Exercise instructions:
#1 Translate this sentence from the text on nurses and the Ebola events into Spanish: "Nurses are and always have been dependable scapegoats."
#2 From the text on nurses and the Ebola events, quote everything from "Perhaps a sentinel event was" down to "the entire economy.".

Perhaps a sentinel event was necessary to prompt management to ask the pertinent questions and to acquire the necessary personal protective equipment as well as the training to properly use it. Perhaps a sentinel event, and its subsequent crisis in confidence, was necessary to shake the CDC out of its lazy stupor and to prompt it to get serious about the threat Ebola portends to our citizens, especially our health care providers, and potentially to the entire economy.

Unfortunately, this sentinel event must forever serve caution to every nurse that a decision to be totally dependent on others for personal safety on the job could be a perilous one. So too, while it is unlikely that the fall-out from this event at this point will become a core reference in every hospital management course and nursing school across the country, nurses should always be cognizant of the fact that it is really easy for influential people, like the current director of CDC, to just blame the nurses. Nurses are and always have been dependable scapegoats. This situation is far more serious however, since blame is of least concern when your health or ability to continue living is at stake.

Yes, there are two nurses who are definitely victims to the neglect, incompetence and mismanagement of the Ebola events so far. They are not however, completely innocent victims, for as shown above, they too bear some responsibility for the situation. On the other hand, if the CDC demonstrates little concern and publicly downplays the risk to health care providers and the population as a whole, and hospital administrators, in turn, have no “rational” reason to be concerned, what is a nurse to do?

Data under study:
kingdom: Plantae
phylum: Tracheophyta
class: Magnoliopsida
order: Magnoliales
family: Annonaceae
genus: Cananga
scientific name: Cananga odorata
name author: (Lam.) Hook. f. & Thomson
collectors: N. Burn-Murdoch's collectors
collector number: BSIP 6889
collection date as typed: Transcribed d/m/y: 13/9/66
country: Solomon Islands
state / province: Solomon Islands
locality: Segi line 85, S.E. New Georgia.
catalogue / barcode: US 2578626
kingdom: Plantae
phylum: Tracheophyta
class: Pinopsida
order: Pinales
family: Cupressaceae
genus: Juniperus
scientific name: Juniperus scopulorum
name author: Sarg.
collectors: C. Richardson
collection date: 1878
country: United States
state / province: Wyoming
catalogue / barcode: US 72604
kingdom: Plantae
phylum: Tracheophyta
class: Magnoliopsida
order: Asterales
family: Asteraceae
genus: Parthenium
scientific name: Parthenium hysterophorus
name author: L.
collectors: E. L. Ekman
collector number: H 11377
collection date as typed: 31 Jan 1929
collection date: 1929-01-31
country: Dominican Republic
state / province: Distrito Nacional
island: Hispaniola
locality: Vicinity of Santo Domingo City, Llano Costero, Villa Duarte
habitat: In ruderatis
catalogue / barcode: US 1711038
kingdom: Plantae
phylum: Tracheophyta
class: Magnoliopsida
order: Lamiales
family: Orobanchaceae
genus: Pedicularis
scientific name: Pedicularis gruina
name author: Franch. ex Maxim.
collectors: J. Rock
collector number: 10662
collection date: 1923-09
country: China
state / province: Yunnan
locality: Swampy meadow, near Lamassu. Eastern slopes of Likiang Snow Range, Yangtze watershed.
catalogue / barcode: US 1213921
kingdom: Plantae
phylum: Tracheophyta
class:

Expected outputs:
#1 Las enfermeras son y siempre han sido chivos expiatorios confiables.

#2
Perhaps a sentinel event was necessary to prompt management to ask the pertinent questions and to acquire the necessary personal protective equipment as well as the training to properly use it. Perhaps a sentinel event, and its subsequent crisis in confidence, was necessary to shake the CDC out of its lazy stupor and to prompt it to get serious about the threat Ebola portends to our citizens, especially our health care providers, and potentially to the entire economy.